Parent engagement in schools
“But we haven’t empowered the parents to demand more for their children,” she continued. “The NHS has been on a 10-year drive to help people take charge of their own health, including developing their own exercise programmes and detailed nutrition guides for children.
“We need the same in education. What should your children know? How do you hold your school to account? What is happening to pupils in other parts of the country?”
Ms Wolf also said that the government could not only measure its success in education by how it helped the most disadvantaged to achieve in schools.
“We have to remember - as we so often fail to do in education - that most people are neither part of the elite nor in troubled families,” she wrote.
“We should measure our success in the next five years not only on whether we help the most disadvantaged but on how much better things are for most families in most areas of the country and opportunities that all children have to succeed.”
Referring to the changing make-up of Conservative voters, she said parents she had spoken to belonged to “C1 C2 D” socioeconomic categories - groups that encompass lower-middle-class professionals, those in skilled manual work and those in unskilled manual jobs.
These were “the people who just voted Conservative” in December’s general election and represented “the parents we have, in my view, most consistently failed in the last decade”.
She said that a recent report by Ofsted into “stuck schools” - those which have remained in a cycle of low performance and consistently received “requires improvement” or “special measures” judgements from the inspectorate - had highlighted how struggling schools can be too quick to blame parents for low standards.
“It was noticeable that many of those stuck schools blamed parental disengagement (Ofsted made clear they couldn’t verify if this were true). I don’t think I’ve ever had a conversation with a school leader where the parents weren’t considered inadequate in some way - either too disengaged or too nagging,” she wrote.
“Of course some schools must cope with suffering children with very troubled families. But most parents are not troubled, and in the case of the Yorkshire school [she had visited] they were neither disaffected or disengaged. They were impotent.”
Geoff Barton, general secretary of the Association of School and College Leaders, said: “The views and input of parents are already very important to schools. Feedback is actively sought out, and schools rely upon parents to support the learning of their children and participate in school activities.
“There is merit in the idea of finding new ways to further engage with parents and give them a greater stake in their schools.

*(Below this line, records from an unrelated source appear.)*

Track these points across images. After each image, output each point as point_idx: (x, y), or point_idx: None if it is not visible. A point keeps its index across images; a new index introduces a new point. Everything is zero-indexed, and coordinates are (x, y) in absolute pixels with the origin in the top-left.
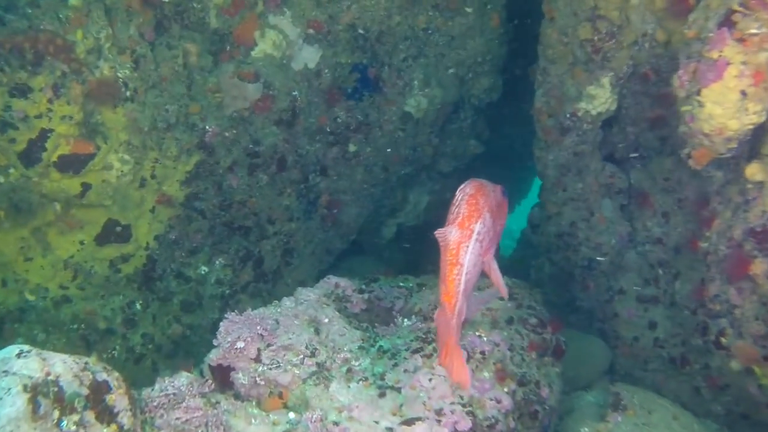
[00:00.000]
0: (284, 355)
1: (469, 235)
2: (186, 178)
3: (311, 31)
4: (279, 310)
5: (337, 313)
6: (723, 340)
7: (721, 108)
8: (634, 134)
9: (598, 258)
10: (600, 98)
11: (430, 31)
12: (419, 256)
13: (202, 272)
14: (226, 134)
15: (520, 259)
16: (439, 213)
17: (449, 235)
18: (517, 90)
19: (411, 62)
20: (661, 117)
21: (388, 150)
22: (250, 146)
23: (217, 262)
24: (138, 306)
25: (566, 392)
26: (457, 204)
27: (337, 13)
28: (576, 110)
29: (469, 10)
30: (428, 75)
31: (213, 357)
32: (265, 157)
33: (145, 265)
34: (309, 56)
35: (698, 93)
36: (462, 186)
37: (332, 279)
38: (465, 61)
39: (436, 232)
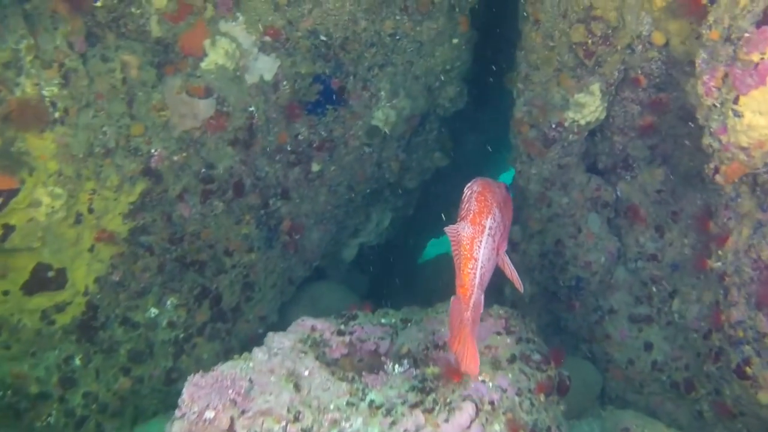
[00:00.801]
0: (263, 423)
1: (481, 231)
2: (129, 210)
3: (267, 38)
4: (251, 365)
5: (317, 362)
6: (748, 369)
7: (765, 118)
8: (622, 144)
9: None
10: (589, 107)
11: (397, 37)
12: (384, 279)
13: (152, 315)
14: (175, 158)
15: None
16: (400, 231)
17: (462, 231)
18: (479, 98)
19: (377, 71)
20: (651, 125)
21: (354, 167)
22: (203, 170)
23: (169, 303)
24: (77, 361)
25: None
26: (466, 201)
27: (296, 18)
28: (562, 120)
29: (439, 14)
30: (396, 85)
31: (176, 431)
32: (220, 182)
33: (84, 313)
34: (265, 67)
35: (735, 101)
36: (469, 184)
37: (307, 321)
38: (434, 69)
39: (446, 228)
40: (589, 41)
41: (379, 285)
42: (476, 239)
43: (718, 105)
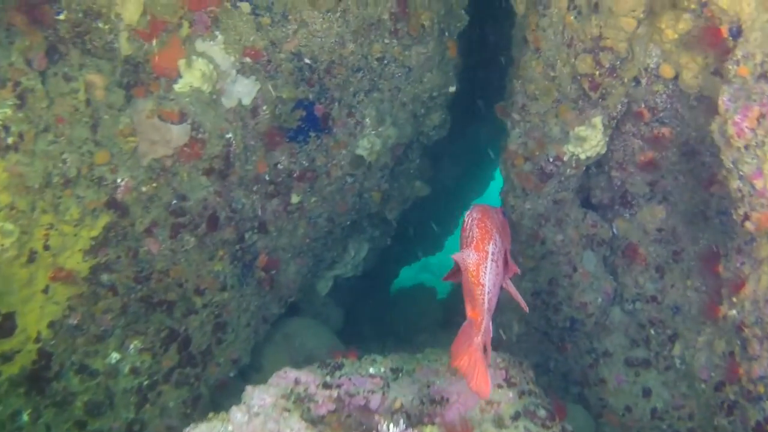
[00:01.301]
0: None
1: (485, 257)
2: (91, 246)
3: (247, 59)
4: (229, 428)
5: (303, 422)
6: None
7: None
8: (620, 179)
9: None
10: (591, 141)
11: (385, 62)
12: (359, 311)
13: (113, 361)
14: (143, 189)
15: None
16: (376, 262)
17: (468, 258)
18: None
19: (363, 97)
20: (652, 161)
21: (335, 198)
22: (174, 202)
23: (132, 347)
24: (25, 417)
25: None
26: (468, 228)
27: (280, 39)
28: (561, 154)
29: (429, 38)
30: (382, 112)
31: None
32: (193, 215)
33: (35, 362)
34: (244, 90)
35: None
36: (469, 211)
37: (290, 373)
38: (421, 95)
39: (453, 256)
40: (597, 72)
41: (354, 317)
42: (481, 265)
43: (752, 147)
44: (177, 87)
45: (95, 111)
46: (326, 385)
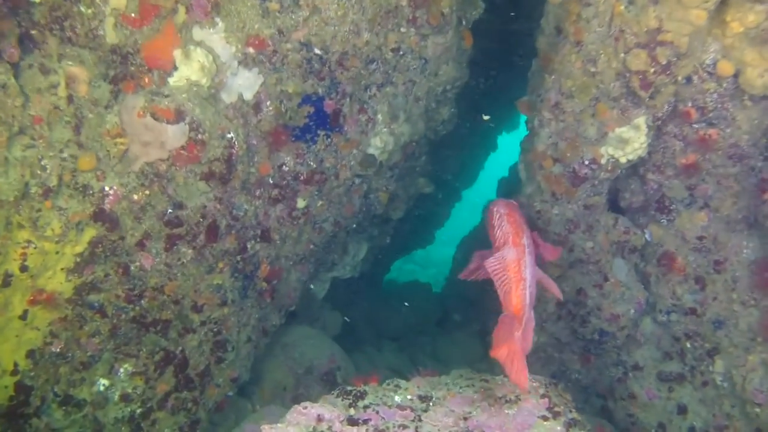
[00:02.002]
0: None
1: (522, 251)
2: (76, 263)
3: (251, 50)
4: None
5: None
6: None
7: None
8: (657, 183)
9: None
10: (633, 143)
11: (401, 53)
12: (355, 314)
13: (101, 389)
14: (135, 197)
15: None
16: (375, 261)
17: (507, 255)
18: None
19: (375, 91)
20: (694, 164)
21: (342, 201)
22: (169, 211)
23: (122, 371)
24: None
25: None
26: (498, 225)
27: (288, 27)
28: (597, 156)
29: (448, 27)
30: (396, 107)
31: None
32: (190, 225)
33: (12, 398)
34: (245, 84)
35: None
36: (492, 207)
37: (311, 409)
38: (434, 89)
39: (488, 262)
40: (651, 69)
41: (349, 317)
42: (521, 260)
43: None
44: (172, 81)
45: (78, 109)
46: (352, 421)
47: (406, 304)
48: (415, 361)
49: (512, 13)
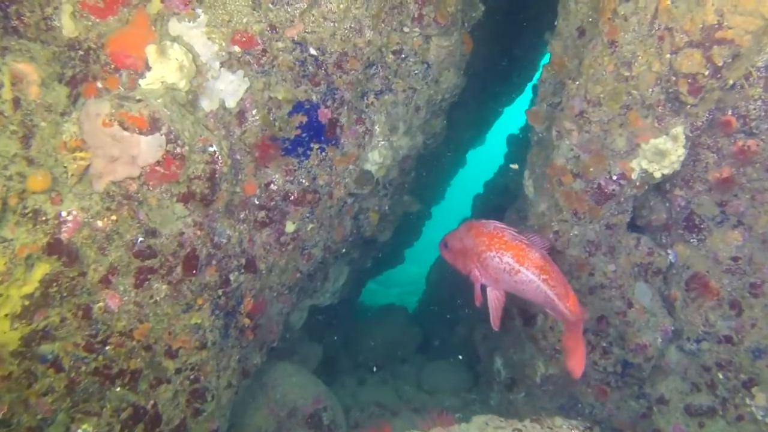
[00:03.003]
0: None
1: (527, 248)
2: (24, 307)
3: (236, 48)
4: None
5: None
6: None
7: None
8: (685, 199)
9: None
10: (671, 156)
11: (403, 56)
12: (331, 341)
13: None
14: (99, 224)
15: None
16: (354, 286)
17: (534, 259)
18: None
19: (374, 99)
20: (729, 178)
21: (333, 224)
22: (140, 240)
23: None
24: None
25: None
26: (495, 245)
27: (282, 22)
28: (627, 171)
29: (454, 28)
30: (395, 118)
31: None
32: (165, 256)
33: None
34: (229, 89)
35: None
36: (478, 230)
37: None
38: (434, 98)
39: (525, 275)
40: (705, 72)
41: (325, 345)
42: (546, 258)
43: None
44: (144, 83)
45: (27, 116)
46: None
47: (377, 339)
48: (401, 394)
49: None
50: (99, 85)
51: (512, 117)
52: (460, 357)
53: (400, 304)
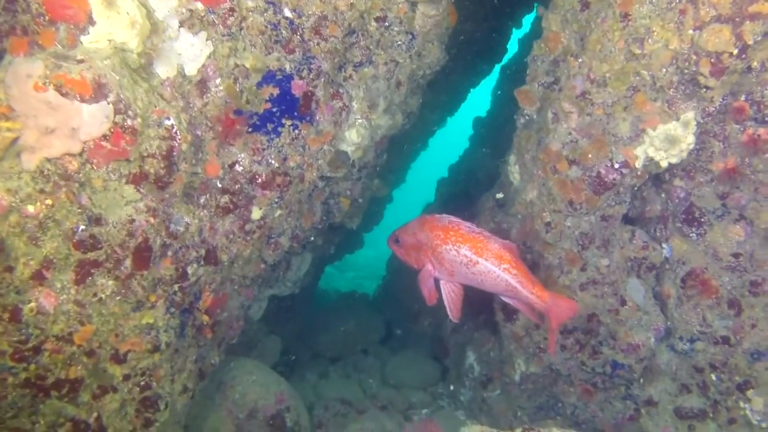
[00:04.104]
0: None
1: (485, 239)
2: None
3: (198, 5)
4: None
5: None
6: None
7: None
8: (685, 190)
9: None
10: (682, 143)
11: (387, 23)
12: (290, 332)
13: None
14: (30, 209)
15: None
16: (316, 275)
17: (492, 248)
18: None
19: (352, 72)
20: (734, 168)
21: (302, 210)
22: (81, 229)
23: None
24: None
25: None
26: (451, 239)
27: None
28: (630, 158)
29: None
30: (374, 93)
31: None
32: (112, 247)
33: None
34: (189, 53)
35: None
36: (432, 224)
37: None
38: (416, 73)
39: (483, 265)
40: (733, 50)
41: (284, 336)
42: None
43: None
44: (88, 40)
45: None
46: None
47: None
48: (365, 389)
49: None
50: (30, 40)
51: (476, 99)
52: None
53: (355, 288)
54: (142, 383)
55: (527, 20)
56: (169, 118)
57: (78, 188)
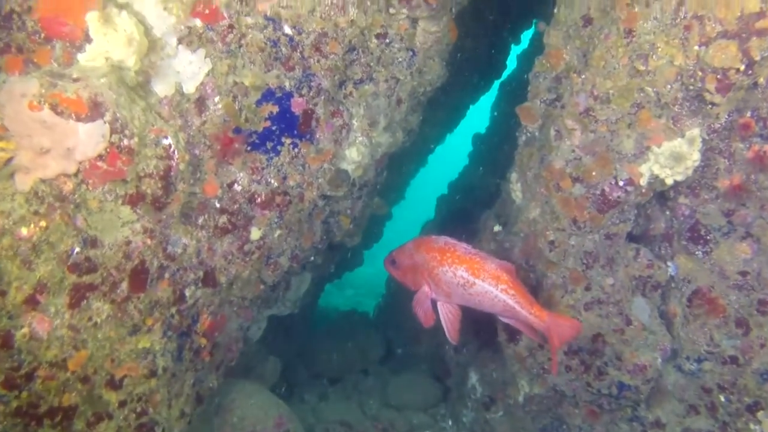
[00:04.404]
0: None
1: (482, 260)
2: None
3: (197, 22)
4: None
5: None
6: None
7: None
8: (690, 208)
9: None
10: (687, 160)
11: (387, 40)
12: (288, 350)
13: None
14: (23, 231)
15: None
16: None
17: (489, 273)
18: None
19: (352, 89)
20: (740, 185)
21: (302, 229)
22: (77, 251)
23: None
24: None
25: None
26: (448, 260)
27: None
28: (635, 175)
29: (444, 12)
30: (375, 111)
31: None
32: (108, 270)
33: None
34: (187, 70)
35: None
36: (429, 245)
37: None
38: (416, 90)
39: (481, 287)
40: (740, 66)
41: (282, 355)
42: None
43: None
44: (84, 58)
45: None
46: None
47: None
48: (366, 410)
49: None
50: (25, 58)
51: (475, 115)
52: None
53: (355, 306)
54: (139, 409)
55: (526, 36)
56: (166, 137)
57: (73, 209)
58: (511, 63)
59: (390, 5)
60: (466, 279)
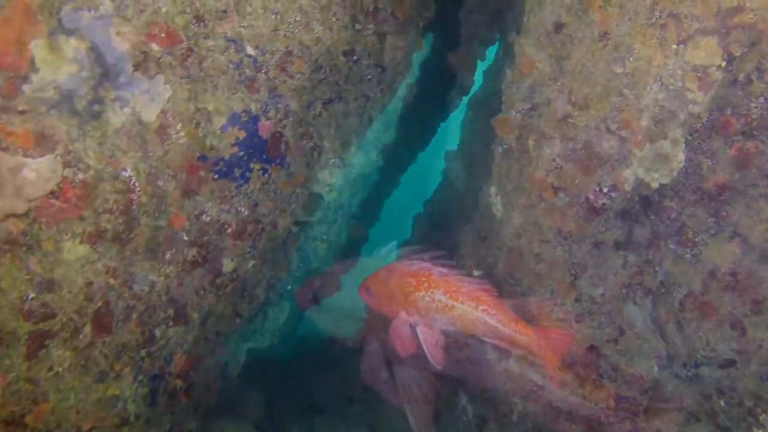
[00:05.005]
0: None
1: (459, 282)
2: None
3: (153, 46)
4: None
5: None
6: None
7: None
8: (677, 210)
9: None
10: (672, 161)
11: (355, 57)
12: (275, 389)
13: None
14: None
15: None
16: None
17: (468, 295)
18: None
19: (321, 110)
20: (724, 185)
21: (276, 258)
22: (30, 297)
23: None
24: None
25: None
26: (423, 285)
27: (211, 14)
28: (620, 181)
29: (411, 25)
30: (346, 131)
31: None
32: (68, 315)
33: None
34: (145, 98)
35: None
36: (402, 271)
37: None
38: (387, 107)
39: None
40: (721, 63)
41: (268, 391)
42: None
43: None
44: (31, 89)
45: None
46: None
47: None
48: None
49: None
50: None
51: (444, 132)
52: None
53: (335, 331)
54: None
55: (491, 52)
56: (126, 170)
57: (25, 252)
58: (478, 80)
59: (356, 21)
60: (444, 303)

This may be particularly helpful in schools where parental disengagement is an issue.
“The challenge is to translate this aspiration into concrete steps which are genuinely helpful and which do not become yet another mechanistic and bureaucratic burden.
“Perhaps the government could start with the simple step of giving parents better information about schools by reforming performance tables so that they contain a broad range of data rather than a narrow and arcane set of performance measures based on tests and exams.”